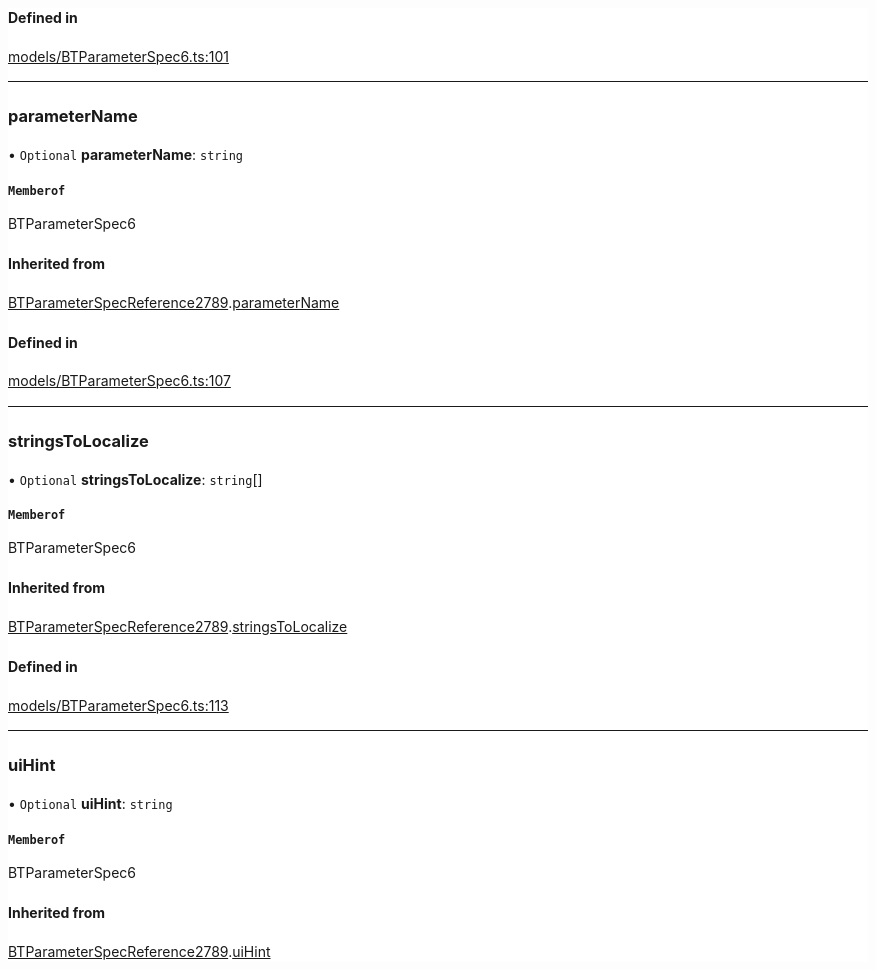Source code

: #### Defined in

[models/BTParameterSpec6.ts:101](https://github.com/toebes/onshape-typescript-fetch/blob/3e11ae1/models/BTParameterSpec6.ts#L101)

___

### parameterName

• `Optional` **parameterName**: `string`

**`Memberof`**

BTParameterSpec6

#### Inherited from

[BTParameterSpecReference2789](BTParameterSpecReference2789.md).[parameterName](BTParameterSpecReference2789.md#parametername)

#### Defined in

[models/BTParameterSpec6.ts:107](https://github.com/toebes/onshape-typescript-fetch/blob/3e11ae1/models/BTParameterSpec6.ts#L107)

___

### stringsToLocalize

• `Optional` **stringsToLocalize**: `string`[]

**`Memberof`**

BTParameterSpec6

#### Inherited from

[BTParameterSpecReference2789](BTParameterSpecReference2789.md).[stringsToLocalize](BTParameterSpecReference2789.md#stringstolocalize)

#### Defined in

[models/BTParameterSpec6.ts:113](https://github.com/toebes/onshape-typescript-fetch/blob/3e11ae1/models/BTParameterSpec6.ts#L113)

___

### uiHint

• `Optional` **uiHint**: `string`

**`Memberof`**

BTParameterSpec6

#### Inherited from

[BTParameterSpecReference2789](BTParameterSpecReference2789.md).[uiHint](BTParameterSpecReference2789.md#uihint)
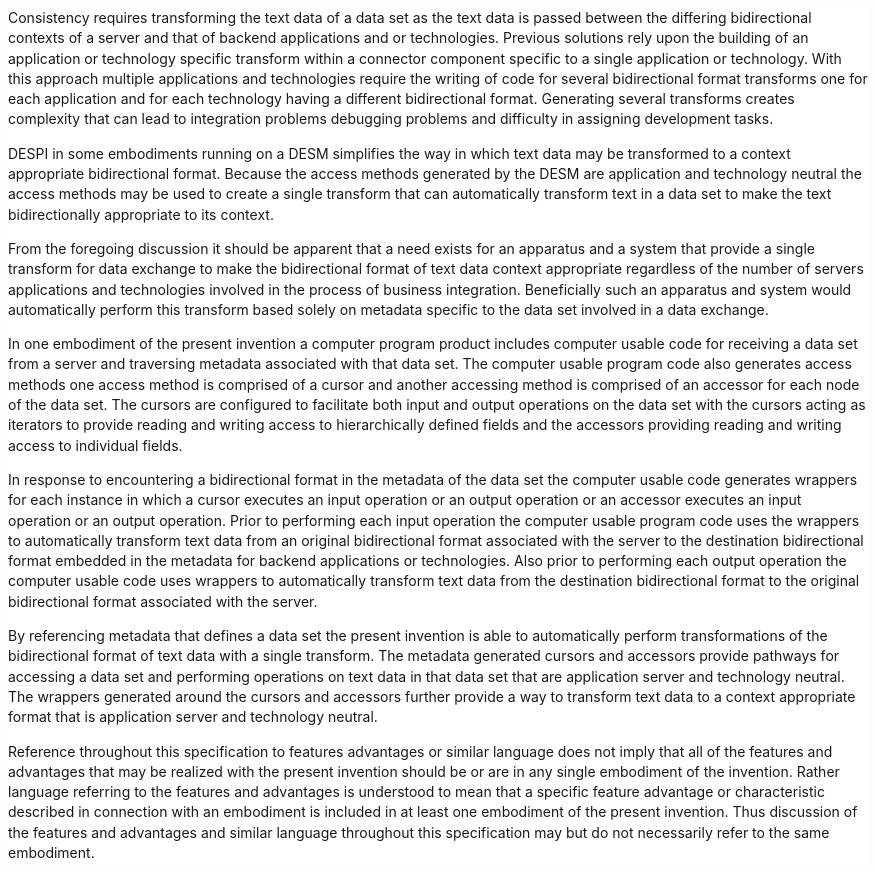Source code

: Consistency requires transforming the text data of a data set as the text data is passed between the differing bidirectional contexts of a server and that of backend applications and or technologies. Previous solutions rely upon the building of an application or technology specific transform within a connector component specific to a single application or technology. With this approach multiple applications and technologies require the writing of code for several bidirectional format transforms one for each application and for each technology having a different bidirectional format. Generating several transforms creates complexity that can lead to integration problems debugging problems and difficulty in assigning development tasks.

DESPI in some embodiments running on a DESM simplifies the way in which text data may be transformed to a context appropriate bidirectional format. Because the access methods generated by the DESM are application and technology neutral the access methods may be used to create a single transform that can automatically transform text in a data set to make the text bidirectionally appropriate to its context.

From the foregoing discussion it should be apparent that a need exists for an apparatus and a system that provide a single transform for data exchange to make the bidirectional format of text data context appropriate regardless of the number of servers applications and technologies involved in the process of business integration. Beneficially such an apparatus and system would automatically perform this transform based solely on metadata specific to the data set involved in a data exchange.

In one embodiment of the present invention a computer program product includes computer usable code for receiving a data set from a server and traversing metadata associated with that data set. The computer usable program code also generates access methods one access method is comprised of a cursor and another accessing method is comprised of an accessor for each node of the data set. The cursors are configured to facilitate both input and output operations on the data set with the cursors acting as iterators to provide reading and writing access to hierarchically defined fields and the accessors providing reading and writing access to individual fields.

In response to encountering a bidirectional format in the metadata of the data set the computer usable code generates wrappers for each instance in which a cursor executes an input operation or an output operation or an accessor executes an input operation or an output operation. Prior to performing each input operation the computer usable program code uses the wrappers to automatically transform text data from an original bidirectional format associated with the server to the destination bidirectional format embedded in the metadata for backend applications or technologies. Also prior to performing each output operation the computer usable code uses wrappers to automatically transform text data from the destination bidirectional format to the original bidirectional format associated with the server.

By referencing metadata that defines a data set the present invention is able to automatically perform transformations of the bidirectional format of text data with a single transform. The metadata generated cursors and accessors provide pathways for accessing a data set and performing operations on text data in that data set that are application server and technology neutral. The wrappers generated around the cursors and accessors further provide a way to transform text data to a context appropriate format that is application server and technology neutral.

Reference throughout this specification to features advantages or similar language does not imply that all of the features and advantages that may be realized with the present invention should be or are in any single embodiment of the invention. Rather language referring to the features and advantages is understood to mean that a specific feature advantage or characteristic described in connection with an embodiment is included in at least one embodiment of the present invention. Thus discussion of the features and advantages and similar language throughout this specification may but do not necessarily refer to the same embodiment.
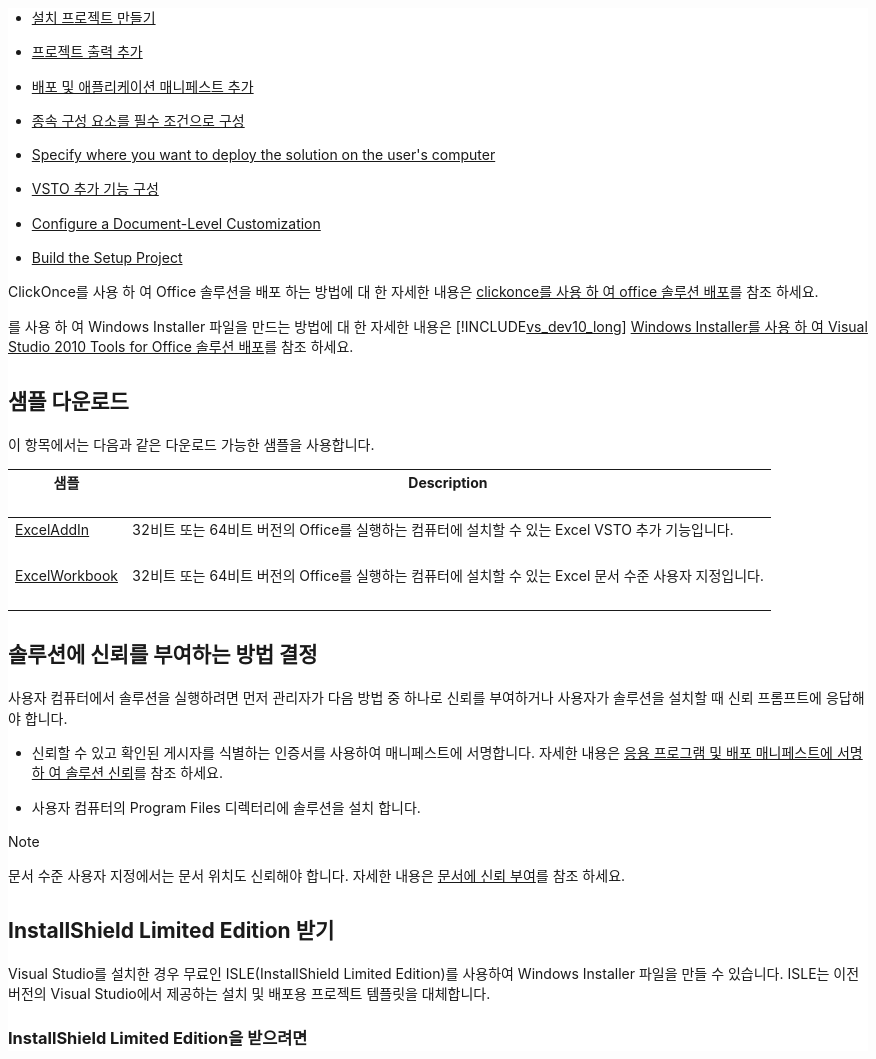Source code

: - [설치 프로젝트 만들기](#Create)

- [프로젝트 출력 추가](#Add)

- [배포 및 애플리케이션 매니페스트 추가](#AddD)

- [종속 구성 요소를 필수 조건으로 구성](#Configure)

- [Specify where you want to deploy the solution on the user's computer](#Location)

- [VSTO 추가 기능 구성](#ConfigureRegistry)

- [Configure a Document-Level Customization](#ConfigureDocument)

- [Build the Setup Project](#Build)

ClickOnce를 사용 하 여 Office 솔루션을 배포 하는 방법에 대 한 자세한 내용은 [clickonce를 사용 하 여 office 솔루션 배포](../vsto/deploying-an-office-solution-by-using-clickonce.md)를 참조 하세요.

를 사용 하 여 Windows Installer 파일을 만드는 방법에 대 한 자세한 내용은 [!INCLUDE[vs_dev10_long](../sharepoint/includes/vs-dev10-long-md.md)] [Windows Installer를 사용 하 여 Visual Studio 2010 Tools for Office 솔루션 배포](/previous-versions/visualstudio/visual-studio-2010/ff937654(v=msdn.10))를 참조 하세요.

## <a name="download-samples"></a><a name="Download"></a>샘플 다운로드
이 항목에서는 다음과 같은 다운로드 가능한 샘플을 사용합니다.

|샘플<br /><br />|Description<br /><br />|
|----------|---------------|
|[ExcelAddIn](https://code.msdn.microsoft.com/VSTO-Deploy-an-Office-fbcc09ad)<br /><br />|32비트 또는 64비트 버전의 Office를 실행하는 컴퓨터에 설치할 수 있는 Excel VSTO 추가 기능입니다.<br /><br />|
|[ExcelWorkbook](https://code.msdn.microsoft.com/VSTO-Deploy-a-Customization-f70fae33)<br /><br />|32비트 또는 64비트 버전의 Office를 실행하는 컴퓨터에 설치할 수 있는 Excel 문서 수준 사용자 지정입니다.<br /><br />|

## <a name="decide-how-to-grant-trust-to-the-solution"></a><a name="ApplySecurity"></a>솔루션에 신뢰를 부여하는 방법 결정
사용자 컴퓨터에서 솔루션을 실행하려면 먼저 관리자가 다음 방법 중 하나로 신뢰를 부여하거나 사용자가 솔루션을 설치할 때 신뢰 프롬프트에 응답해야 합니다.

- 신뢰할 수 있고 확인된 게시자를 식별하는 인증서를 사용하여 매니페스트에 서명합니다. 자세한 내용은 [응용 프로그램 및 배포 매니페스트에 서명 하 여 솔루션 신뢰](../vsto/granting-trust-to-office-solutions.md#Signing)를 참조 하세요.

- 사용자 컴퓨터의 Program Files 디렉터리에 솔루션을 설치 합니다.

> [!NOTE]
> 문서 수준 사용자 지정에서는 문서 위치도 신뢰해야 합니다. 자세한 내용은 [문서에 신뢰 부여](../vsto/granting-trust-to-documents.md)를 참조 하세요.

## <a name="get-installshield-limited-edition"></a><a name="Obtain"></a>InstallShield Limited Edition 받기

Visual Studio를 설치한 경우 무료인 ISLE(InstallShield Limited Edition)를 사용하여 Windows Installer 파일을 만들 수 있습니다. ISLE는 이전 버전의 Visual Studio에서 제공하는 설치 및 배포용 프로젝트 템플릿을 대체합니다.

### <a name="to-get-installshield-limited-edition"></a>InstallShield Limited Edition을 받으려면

----

What this task involves:
Extract the full listing exactly, with the pictures left out.

Task result:
Source code

: #### Defined in

[models/BTParameterSpec6.ts:101](https://github.com/toebes/onshape-typescript-fetch/blob/3e11ae1/models/BTParameterSpec6.ts#L101)

___

### parameterName

• `Optional` **parameterName**: `string`

**`Memberof`**

BTParameterSpec6

#### Inherited from

[BTParameterSpecReference2789](BTParameterSpecReference2789.md).[parameterName](BTParameterSpecReference2789.md#parametername)

#### Defined in

[models/BTParameterSpec6.ts:107](https://github.com/toebes/onshape-typescript-fetch/blob/3e11ae1/models/BTParameterSpec6.ts#L107)

___

### stringsToLocalize

• `Optional` **stringsToLocalize**: `string`[]

**`Memberof`**

BTParameterSpec6

#### Inherited from

[BTParameterSpecReference2789](BTParameterSpecReference2789.md).[stringsToLocalize](BTParameterSpecReference2789.md#stringstolocalize)

#### Defined in

[models/BTParameterSpec6.ts:113](https://github.com/toebes/onshape-typescript-fetch/blob/3e11ae1/models/BTParameterSpec6.ts#L113)

___

### uiHint

• `Optional` **uiHint**: `string`

**`Memberof`**

BTParameterSpec6

#### Inherited from

[BTParameterSpecReference2789](BTParameterSpecReference2789.md).[uiHint](BTParameterSpecReference2789.md#uihint)
Source code

: Consistency requires transforming the text data of a data set as the text data is passed between the differing bidirectional contexts of a server and that of backend applications and or technologies. Previous solutions rely upon the building of an application or technology specific transform within a connector component specific to a single application or technology. With this approach multiple applications and technologies require the writing of code for several bidirectional format transforms one for each application and for each technology having a different bidirectional format. Generating several transforms creates complexity that can lead to integration problems debugging problems and difficulty in assigning development tasks.

DESPI in some embodiments running on a DESM simplifies the way in which text data may be transformed to a context appropriate bidirectional format. Because the access methods generated by the DESM are application and technology neutral the access methods may be used to create a single transform that can automatically transform text in a data set to make the text bidirectionally appropriate to its context.

From the foregoing discussion it should be apparent that a need exists for an apparatus and a system that provide a single transform for data exchange to make the bidirectional format of text data context appropriate regardless of the number of servers applications and technologies involved in the process of business integration. Beneficially such an apparatus and system would automatically perform this transform based solely on metadata specific to the data set involved in a data exchange.

In one embodiment of the present invention a computer program product includes computer usable code for receiving a data set from a server and traversing metadata associated with that data set. The computer usable program code also generates access methods one access method is comprised of a cursor and another accessing method is comprised of an accessor for each node of the data set. The cursors are configured to facilitate both input and output operations on the data set with the cursors acting as iterators to provide reading and writing access to hierarchically defined fields and the accessors providing reading and writing access to individual fields.

In response to encountering a bidirectional format in the metadata of the data set the computer usable code generates wrappers for each instance in which a cursor executes an input operation or an output operation or an accessor executes an input operation or an output operation. Prior to performing each input operation the computer usable program code uses the wrappers to automatically transform text data from an original bidirectional format associated with the server to the destination bidirectional format embedded in the metadata for backend applications or technologies. Also prior to performing each output operation the computer usable code uses wrappers to automatically transform text data from the destination bidirectional format to the original bidirectional format associated with the server.

By referencing metadata that defines a data set the present invention is able to automatically perform transformations of the bidirectional format of text data with a single transform. The metadata generated cursors and accessors provide pathways for accessing a data set and performing operations on text data in that data set that are application server and technology neutral. The wrappers generated around the cursors and accessors further provide a way to transform text data to a context appropriate format that is application server and technology neutral.

Reference throughout this specification to features advantages or similar language does not imply that all of the features and advantages that may be realized with the present invention should be or are in any single embodiment of the invention. Rather language referring to the features and advantages is understood to mean that a specific feature advantage or characteristic described in connection with an embodiment is included in at least one embodiment of the present invention. Thus discussion of the features and advantages and similar language throughout this specification may but do not necessarily refer to the same embodiment.
Source code

: - [설치 프로젝트 만들기](#Create)

- [프로젝트 출력 추가](#Add)

- [배포 및 애플리케이션 매니페스트 추가](#AddD)

- [종속 구성 요소를 필수 조건으로 구성](#Configure)

- [Specify where you want to deploy the solution on the user's computer](#Location)

- [VSTO 추가 기능 구성](#ConfigureRegistry)

- [Configure a Document-Level Customization](#ConfigureDocument)

- [Build the Setup Project](#Build)

ClickOnce를 사용 하 여 Office 솔루션을 배포 하는 방법에 대 한 자세한 내용은 [clickonce를 사용 하 여 office 솔루션 배포](../vsto/deploying-an-office-solution-by-using-clickonce.md)를 참조 하세요.

를 사용 하 여 Windows Installer 파일을 만드는 방법에 대 한 자세한 내용은 [!INCLUDE[vs_dev10_long](../sharepoint/includes/vs-dev10-long-md.md)] [Windows Installer를 사용 하 여 Visual Studio 2010 Tools for Office 솔루션 배포](/previous-versions/visualstudio/visual-studio-2010/ff937654(v=msdn.10))를 참조 하세요.

## <a name="download-samples"></a><a name="Download"></a>샘플 다운로드
이 항목에서는 다음과 같은 다운로드 가능한 샘플을 사용합니다.

|샘플<br /><br />|Description<br /><br />|
|----------|---------------|
|[ExcelAddIn](https://code.msdn.microsoft.com/VSTO-Deploy-an-Office-fbcc09ad)<br /><br />|32비트 또는 64비트 버전의 Office를 실행하는 컴퓨터에 설치할 수 있는 Excel VSTO 추가 기능입니다.<br /><br />|
|[ExcelWorkbook](https://code.msdn.microsoft.com/VSTO-Deploy-a-Customization-f70fae33)<br /><br />|32비트 또는 64비트 버전의 Office를 실행하는 컴퓨터에 설치할 수 있는 Excel 문서 수준 사용자 지정입니다.<br /><br />|

## <a name="decide-how-to-grant-trust-to-the-solution"></a><a name="ApplySecurity"></a>솔루션에 신뢰를 부여하는 방법 결정
사용자 컴퓨터에서 솔루션을 실행하려면 먼저 관리자가 다음 방법 중 하나로 신뢰를 부여하거나 사용자가 솔루션을 설치할 때 신뢰 프롬프트에 응답해야 합니다.

- 신뢰할 수 있고 확인된 게시자를 식별하는 인증서를 사용하여 매니페스트에 서명합니다. 자세한 내용은 [응용 프로그램 및 배포 매니페스트에 서명 하 여 솔루션 신뢰](../vsto/granting-trust-to-office-solutions.md#Signing)를 참조 하세요.

- 사용자 컴퓨터의 Program Files 디렉터리에 솔루션을 설치 합니다.

> [!NOTE]
> 문서 수준 사용자 지정에서는 문서 위치도 신뢰해야 합니다. 자세한 내용은 [문서에 신뢰 부여](../vsto/granting-trust-to-documents.md)를 참조 하세요.

## <a name="get-installshield-limited-edition"></a><a name="Obtain"></a>InstallShield Limited Edition 받기

Visual Studio를 설치한 경우 무료인 ISLE(InstallShield Limited Edition)를 사용하여 Windows Installer 파일을 만들 수 있습니다. ISLE는 이전 버전의 Visual Studio에서 제공하는 설치 및 배포용 프로젝트 템플릿을 대체합니다.

### <a name="to-get-installshield-limited-edition"></a>InstallShield Limited Edition을 받으려면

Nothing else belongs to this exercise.